Books also teach you life lessons. In “To Kill A Mockingbird,” the main characters learn that they should not judge people based on anything other than their character. In a generation surrounded by acceptance, you would think that this is the kind of positive exposure that would be wanted for the younger generation to learn early on. It is obvious that this book does use some terrible racial slurs, and it makes sense why parents do not want their kids reading them; however, there can be a positive outcome for these repulsive words being used. Uncovering these sensitive topics opens up conversations that are essential in learning and developing a student’s conscience. If we don’t have these conversations, how are kids going to understand why we shouldn’t use those words? After all, everyone has to be taught by someone in order to learn - these kinds of books are the key to teaching.

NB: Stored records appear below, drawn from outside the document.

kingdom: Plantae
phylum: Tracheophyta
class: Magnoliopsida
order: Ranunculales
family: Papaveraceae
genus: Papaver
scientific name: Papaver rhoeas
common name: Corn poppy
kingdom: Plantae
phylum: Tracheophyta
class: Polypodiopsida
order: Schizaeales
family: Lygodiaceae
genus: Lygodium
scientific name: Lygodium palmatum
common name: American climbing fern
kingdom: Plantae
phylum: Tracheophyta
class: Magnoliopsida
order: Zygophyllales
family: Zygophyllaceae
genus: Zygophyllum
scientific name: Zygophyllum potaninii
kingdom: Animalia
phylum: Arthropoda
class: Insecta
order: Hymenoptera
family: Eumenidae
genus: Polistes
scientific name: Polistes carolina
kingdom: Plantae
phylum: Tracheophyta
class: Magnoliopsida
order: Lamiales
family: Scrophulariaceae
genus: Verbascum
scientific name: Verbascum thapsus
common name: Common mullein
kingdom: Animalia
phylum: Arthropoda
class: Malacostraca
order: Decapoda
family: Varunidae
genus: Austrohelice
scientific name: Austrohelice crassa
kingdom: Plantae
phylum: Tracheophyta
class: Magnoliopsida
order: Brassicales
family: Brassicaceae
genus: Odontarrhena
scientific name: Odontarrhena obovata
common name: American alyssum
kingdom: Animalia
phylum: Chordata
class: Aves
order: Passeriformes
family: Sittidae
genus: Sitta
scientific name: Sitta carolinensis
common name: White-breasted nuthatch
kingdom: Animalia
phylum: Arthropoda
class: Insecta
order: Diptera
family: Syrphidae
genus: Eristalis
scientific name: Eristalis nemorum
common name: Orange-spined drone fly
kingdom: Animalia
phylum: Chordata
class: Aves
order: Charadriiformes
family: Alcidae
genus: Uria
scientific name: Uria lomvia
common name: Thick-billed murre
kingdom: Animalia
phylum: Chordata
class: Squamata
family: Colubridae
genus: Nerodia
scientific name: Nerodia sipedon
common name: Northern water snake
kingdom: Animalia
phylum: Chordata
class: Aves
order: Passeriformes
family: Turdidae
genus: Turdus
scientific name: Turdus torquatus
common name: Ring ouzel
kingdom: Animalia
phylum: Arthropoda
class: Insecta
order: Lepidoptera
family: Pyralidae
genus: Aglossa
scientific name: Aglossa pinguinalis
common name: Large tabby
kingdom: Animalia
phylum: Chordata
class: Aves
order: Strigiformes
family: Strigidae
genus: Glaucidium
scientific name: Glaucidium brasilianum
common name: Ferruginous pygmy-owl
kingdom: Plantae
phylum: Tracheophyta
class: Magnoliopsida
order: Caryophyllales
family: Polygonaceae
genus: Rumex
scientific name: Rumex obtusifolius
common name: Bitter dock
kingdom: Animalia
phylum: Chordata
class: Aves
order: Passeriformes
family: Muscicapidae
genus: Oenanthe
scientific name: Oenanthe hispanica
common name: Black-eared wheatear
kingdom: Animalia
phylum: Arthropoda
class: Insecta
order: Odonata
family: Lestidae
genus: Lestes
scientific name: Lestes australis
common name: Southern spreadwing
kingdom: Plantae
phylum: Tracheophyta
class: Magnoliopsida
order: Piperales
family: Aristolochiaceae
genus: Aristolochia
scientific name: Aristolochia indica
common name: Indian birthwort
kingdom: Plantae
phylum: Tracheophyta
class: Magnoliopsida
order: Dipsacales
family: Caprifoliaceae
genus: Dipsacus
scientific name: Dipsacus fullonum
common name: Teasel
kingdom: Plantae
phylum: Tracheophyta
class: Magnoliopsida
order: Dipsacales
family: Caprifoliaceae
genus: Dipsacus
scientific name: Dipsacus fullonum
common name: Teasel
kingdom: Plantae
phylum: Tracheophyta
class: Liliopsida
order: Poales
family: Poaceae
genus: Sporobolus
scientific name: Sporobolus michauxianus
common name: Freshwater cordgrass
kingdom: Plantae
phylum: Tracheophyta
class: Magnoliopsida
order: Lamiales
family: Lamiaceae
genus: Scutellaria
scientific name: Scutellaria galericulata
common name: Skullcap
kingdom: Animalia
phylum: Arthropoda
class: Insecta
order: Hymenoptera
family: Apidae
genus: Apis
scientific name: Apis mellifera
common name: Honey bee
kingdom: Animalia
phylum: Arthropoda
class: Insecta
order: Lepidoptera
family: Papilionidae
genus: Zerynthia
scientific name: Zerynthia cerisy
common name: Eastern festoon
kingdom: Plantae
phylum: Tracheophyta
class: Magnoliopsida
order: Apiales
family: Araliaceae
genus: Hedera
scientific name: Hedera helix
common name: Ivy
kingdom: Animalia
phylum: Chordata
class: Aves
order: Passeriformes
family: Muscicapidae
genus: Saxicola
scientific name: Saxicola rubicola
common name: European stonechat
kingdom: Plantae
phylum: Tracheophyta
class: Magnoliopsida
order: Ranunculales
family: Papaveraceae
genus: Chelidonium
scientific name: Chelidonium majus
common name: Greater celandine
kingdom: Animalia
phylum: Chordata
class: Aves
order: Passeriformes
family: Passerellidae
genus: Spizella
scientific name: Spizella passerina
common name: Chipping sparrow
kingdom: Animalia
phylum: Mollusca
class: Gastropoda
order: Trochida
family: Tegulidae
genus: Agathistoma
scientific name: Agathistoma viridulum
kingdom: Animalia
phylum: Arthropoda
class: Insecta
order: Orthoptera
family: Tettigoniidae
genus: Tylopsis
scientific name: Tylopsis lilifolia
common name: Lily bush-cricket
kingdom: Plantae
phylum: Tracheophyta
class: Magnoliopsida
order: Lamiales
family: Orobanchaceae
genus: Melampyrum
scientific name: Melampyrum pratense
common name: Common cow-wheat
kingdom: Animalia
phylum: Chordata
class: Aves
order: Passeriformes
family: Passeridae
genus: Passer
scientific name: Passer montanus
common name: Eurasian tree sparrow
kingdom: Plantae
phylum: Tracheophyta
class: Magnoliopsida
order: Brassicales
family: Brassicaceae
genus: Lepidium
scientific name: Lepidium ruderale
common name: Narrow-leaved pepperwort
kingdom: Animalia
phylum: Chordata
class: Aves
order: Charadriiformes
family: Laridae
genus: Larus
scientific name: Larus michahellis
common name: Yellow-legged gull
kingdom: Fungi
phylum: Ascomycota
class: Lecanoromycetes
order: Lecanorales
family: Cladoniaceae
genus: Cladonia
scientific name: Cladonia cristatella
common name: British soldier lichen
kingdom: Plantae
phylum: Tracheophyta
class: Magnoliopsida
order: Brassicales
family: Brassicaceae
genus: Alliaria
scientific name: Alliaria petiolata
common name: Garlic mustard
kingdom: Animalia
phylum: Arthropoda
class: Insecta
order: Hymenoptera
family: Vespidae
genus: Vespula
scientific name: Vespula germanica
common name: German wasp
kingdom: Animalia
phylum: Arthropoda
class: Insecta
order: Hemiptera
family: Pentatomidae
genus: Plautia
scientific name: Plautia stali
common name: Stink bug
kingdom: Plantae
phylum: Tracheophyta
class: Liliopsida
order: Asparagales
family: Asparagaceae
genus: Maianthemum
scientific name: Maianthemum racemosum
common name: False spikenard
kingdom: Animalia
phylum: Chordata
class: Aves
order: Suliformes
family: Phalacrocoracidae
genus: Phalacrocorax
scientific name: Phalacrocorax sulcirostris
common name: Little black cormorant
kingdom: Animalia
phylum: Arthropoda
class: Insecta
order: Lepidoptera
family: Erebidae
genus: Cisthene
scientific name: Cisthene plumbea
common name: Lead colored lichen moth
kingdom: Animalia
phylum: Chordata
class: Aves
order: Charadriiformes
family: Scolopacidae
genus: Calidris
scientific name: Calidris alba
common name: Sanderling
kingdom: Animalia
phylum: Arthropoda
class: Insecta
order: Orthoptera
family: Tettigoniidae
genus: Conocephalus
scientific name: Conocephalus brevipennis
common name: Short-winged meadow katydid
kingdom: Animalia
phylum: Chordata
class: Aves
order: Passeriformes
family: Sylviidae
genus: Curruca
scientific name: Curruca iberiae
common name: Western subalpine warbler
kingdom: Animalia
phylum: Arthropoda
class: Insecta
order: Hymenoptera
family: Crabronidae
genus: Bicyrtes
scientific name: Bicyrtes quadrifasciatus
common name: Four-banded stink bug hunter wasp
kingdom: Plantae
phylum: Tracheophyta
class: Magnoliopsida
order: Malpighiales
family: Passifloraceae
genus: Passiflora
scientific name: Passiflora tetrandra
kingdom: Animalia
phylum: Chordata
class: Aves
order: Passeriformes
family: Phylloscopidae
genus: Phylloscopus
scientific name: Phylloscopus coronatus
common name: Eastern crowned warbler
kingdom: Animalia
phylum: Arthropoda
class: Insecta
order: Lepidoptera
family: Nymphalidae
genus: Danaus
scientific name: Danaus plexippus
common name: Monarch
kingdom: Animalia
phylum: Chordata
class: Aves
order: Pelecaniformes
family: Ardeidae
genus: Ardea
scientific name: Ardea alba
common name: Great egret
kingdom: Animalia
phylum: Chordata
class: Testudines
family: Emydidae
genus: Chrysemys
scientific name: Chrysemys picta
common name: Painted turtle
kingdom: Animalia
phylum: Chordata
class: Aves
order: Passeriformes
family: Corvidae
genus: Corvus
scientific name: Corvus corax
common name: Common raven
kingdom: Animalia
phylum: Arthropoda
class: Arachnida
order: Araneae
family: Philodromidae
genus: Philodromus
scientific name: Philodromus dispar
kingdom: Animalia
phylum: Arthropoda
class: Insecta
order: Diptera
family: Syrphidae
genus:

The future of our society is determined by these children. We cannot expect change if we are not providing them with the information to do so. Banning books will destroy the future. We are taking away access to history, the truth, valuable life lessons and the key to difficult conversations. Censoring books will not protect these kids, it will only make them naïve. If we want change, books are the way to achieve it. Former Harvard President Charles W. Eliot once said, “Books are the quietest and most constant friends of friends; they are the most accessible and wisest of counselors, and the most patient of teachers.” Books can teach us valuable life lessons and wisdom that cannot be taught. Be censoring books, we are taking away the ability to grow the minds and intelligence of children; which is the opposite of helping them. Kids do not stay innocent forever. Providing the tools to be knowledgeable and wise about the real world is mandatory for positive progression in the future.